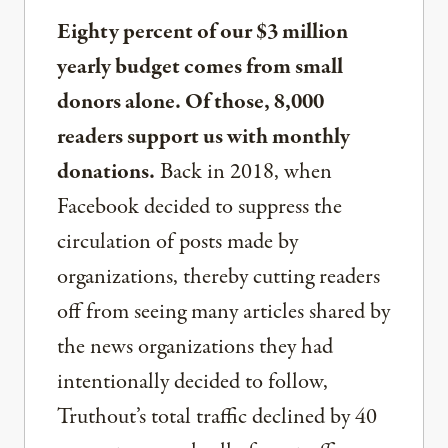
Eighty percent of our $3 million
yearly budget comes from small
donors alone. Of those, 8,000
readers support us with monthly
donations.
Back in 2018, when
Facebook decided to suppress the
circulation of posts made by
organizations, thereby cutting readers
off from seeing many articles shared by
the news organizations they had
intentionally decided to follow,
Truthout’s total traffic declined by 40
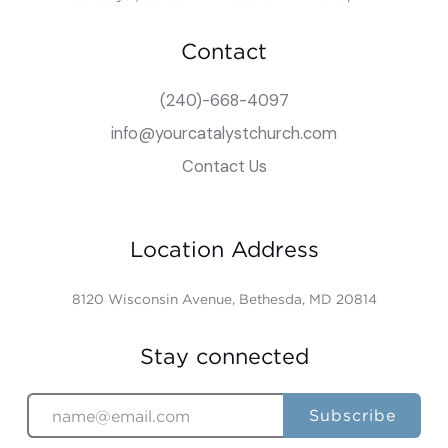
Contact
(240)-668-4097
info@yourcatalystchurch.com
Contact Us
Location Address
8120 Wisconsin Avenue, Bethesda, MD 20814
Stay connected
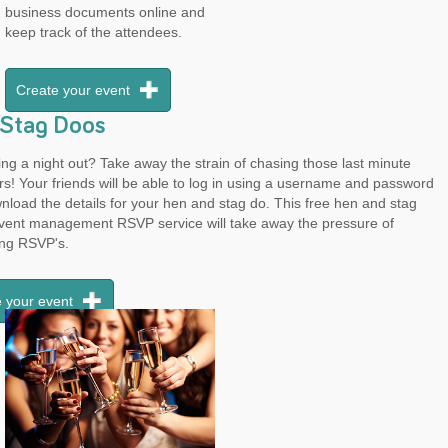
business documents online and
keep track of the attendees.
Create your event
Stag Doos
ng a night out? Take away the strain of chasing those last minute
rs! Your friends will be able to log in using a username and password
load the details for your hen and stag do. This free hen and stag
event management RSVP service will take away the pressure of
ing RSVP's.
 your event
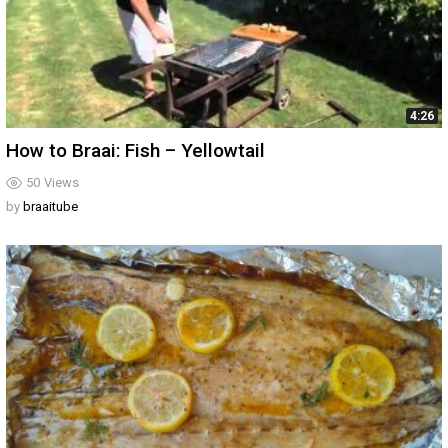
4:26
How to Braai: Fish – Yellowtail
50
Views
by
braaitube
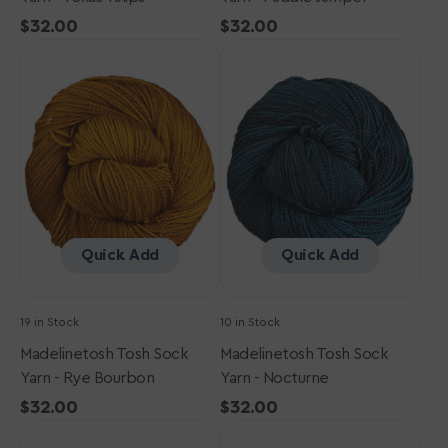
Regular
$32.00
Regular
$32.00
Madelinetosh
price
Madelinetosh
price
Tosh
Tosh
Sock
Sock
Yarn
Yarn
-
-
Rye
Nocturne
Bourbon
Quick Add
Quick Add
19 in Stock
10 in Stock
Madelinetosh Tosh Sock
Madelinetosh Tosh Sock
Yarn - Rye Bourbon
Yarn - Nocturne
Regular
$32.00
Regular
$32.00
Madelinetosh
price
Madelinetosh
price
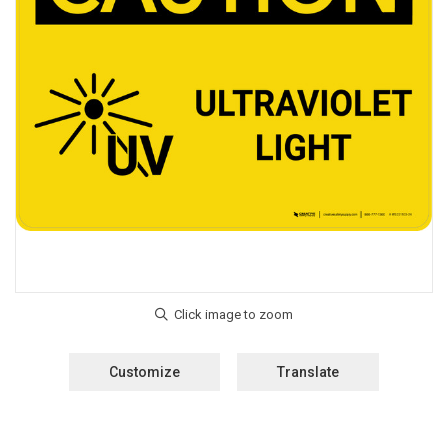
Customize
Translate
********
#### [GOAL OF THE EXERCISE]
Can you locate each line of the data above that contains the word "from", with case counting, and copy every such line?

#### [ANSWER TO THIS PROBLEM]
yearly budget comes from small
off from seeing many articles shared by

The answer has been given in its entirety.